Whether you have a discrete (Fourier series) or continuous (Fourier integral) spectrum. the Fourier representation only makes sense if the Fourier coefficients (including the phase) are constant in time. This is certainly not the case for the solar radiation because of the random nature of the radiation field (atomic emissions at different frequencies are completely uncorrelated both in space and time, and the phase of each photon (wave train) randomly jumps because of atomic collisions).

13. Nov 15, 2014

### Fantasist

Thanks for your elaborate analysis, but I think lastly the derivation is equivalent to slightly more intuitive approaches like in http://hyperphysics.phy-astr.gsu.edu/hbase/quantum/phodens.html#c1
The point is that in either case the derivation is based on the assumptions of oscillator modes set up in an actual macroscopic cavity, when in fact there is no such cavity (of whatever shape or form).

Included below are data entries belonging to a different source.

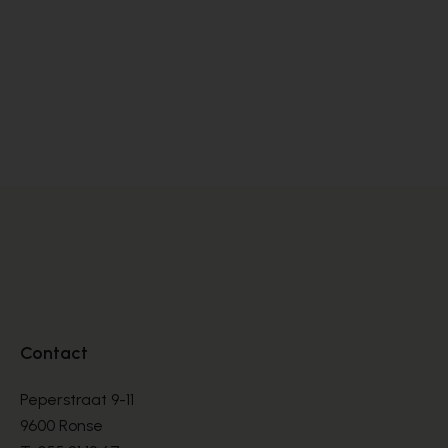
Satorisan
S
SNEAKERS
SN
€ 76,00
€ 
€ 190,00
Contact
Peperstraat 9-11
9600 Ronse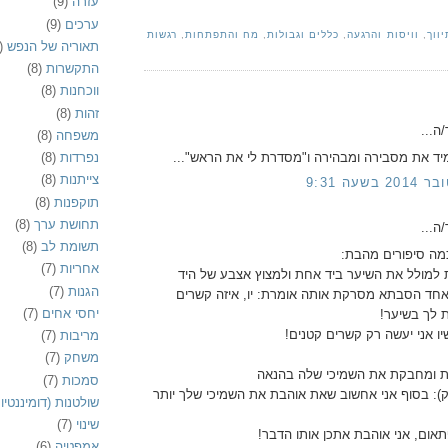
עזרה
(9)
ערכים
(9)
ווך
,
וויסות והרגעה
,
כללים וגבולות
,
מח והתפתחות
,
רגשות
תאוריה של הנפש
)
התקשרות
(8)
ווכחנות
(8)
זהות
(8)
ה...
משפחה
(8)
תמיד את מסבירה ומבהירה ו"מסדרת לי את הראש"...
נפרדות
(8)
צייתנות
(8)
תוקפנות
(8)
תחושת ערך
(8)
ה...
תשומת לב
(8)
ה סיפורים מהבת:
אחריות
(7)
למולל את השיער ביד אחת ולמצוץ אצבע של היד
הגנות
(7)
 אחד הסבתא מסרקת אותה אומרת: יו, איזה קשרים
יחסי אחים
(7)
ת לך בשיער!
ו אני יעשה רק קשרים קטנים!
מריבות
(7)
משחק
(7)
 ומחבקת את השמיכי שלה בהנאה
סמכות
(7)
): בסוף אני אחשוב שאת אוהבת את השמיכי שלך יותר
שולטנות (דומיננטיו
שינוי
(7)
אום, אני אוהבת אתכן אותו הדבר!
אמפטיה
(6)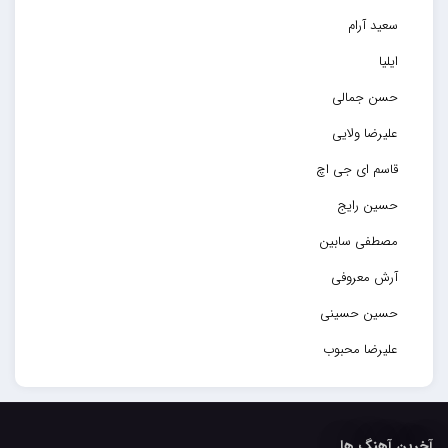
سعید آرام
ایلیا
حسن جمالی
علیرضا ولایی
قاسم ای جی اچ
حسین رایج
مصطفی سابین
آرش معروفی
حسین حسینی
علیرضا محبوب
حسین حصارکی
مهدیار
آخرین آهنگ ها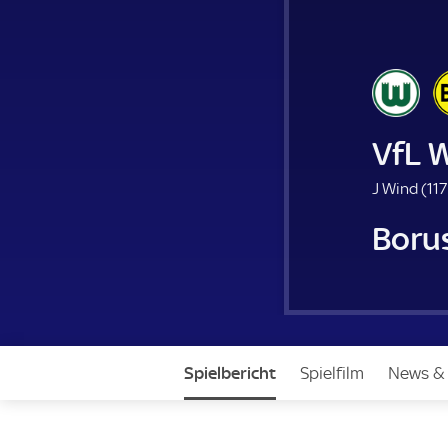
VfL 
J Wind (
117
Boru
Spielbericht
Spielfilm
News &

I think the only consistent way to bring in the Rayleigh-Jeans factor is to consider the spectral energy density of a radiating harmonic oscillator, which is also proportional to the square of the frequency ( http://farside.ph.utexas.edu/teaching/qmech/Quantum/node120.html ) Together with the Boltzmann distribution over the energy levels, this would then also yield the Planck spectrum, but now based solely on microscopic properties.

14. Nov 15, 2014

### Fantasist

That as such doesn't explain the Planck spectrum. The latter is not a result of radiation transport but of local conditions.

15. Nov 15, 2014

### Jano L.

No, you have some misconceptions about mathematics of Fourier series. Any function of time continuous on some interval can be expressed as Fourier series there.

Random nature of radiation does not prevent expressing its electric field as a Fourier series. Randomness of thermal radiation means we do not know which definite function is realized. But all possible functions have their corresponding Fourier series.

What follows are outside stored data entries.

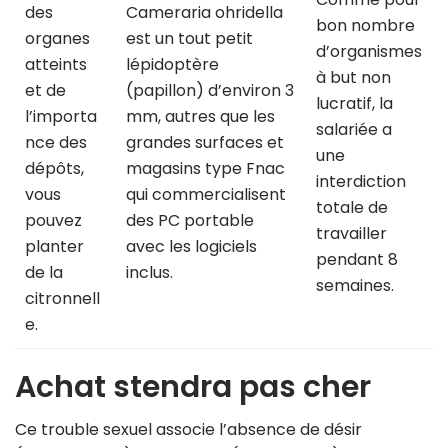
des
Cameraria ohridella
bon nombre
organes
est un tout petit
d’organismes
atteints
lépidoptère
à but non
et de
(papillon) d’environ 3
lucratif, la
l’importa
mm, autres que les
salariée a
nce des
grandes surfaces et
une
dépôts,
magasins type Fnac
interdiction
vous
qui commercialisent
totale de
pouvez
des PC portable
travailler
planter
avec les logiciels
pendant 8
de la
inclus.
semaines.
citronnell
e.
Achat stendra pas cher
Ce trouble sexuel associe l’absence de désir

I am not sure what you mean by this. There is generally always some correlation, since the particles interact with each other. Thermal radiation has non-zero correlation function that is related to its spectral function.

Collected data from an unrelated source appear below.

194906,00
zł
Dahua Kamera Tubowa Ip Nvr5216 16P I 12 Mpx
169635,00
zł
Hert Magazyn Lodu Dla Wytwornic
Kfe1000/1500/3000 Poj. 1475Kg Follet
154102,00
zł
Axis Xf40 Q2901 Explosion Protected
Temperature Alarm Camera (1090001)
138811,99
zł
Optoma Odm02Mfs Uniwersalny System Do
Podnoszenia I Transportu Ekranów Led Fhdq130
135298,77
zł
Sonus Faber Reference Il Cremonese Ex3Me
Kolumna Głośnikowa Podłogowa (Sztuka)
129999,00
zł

Irrespective of correlations, any EM radiation can be described by EM field. Far from charge singularities, this can always be expressed as Fourier series.

16. Nov 15, 2014

### Jilang

Sure it does, it's explains the thermal equilibrium.

17. Nov 16, 2014

### vanhees71

My "quantization volume" is not meant as a cavity. It's a large volume within the radiation field (large compared to the thermal wavelength of the considered radiation). It's a thought construct. Thermal equilibrium is a state of maximum entropy, i.e., independent of the history of how the system has been prepared, and thus it doesn't matter so much how your volume is shaped and which atoms make up the wall etc. The spectrum only depends on temperature not on the specific way how the em. field has come to equilibrium with the thermally equilibrated matter it interacts with. Thus, there are many ways to derive the spectrum, which are all leading to the same spectrum. E.g., Planck's original derivation started from the interaction of electromagnetic waves with a harmonically bound charges. For Planck there were no photons but only the interaction of the em. field with these oscillators.

18. Nov 16, 2014

### Fantasist

Yes, but that is quite different to Rayleigh's method of considering oscillator modes in a macroscopic cavity (which is practically always used here in educational texts). The result may be the same (yielding the ν2 dependence in the low frequency limit), but the energy density of atomic oscillators will always show this behaviour, even though they may be far from macroscopic equilibrium (only the exponential part of the Planck formula should depend therefore on the existence of a macroscopic equilibrium).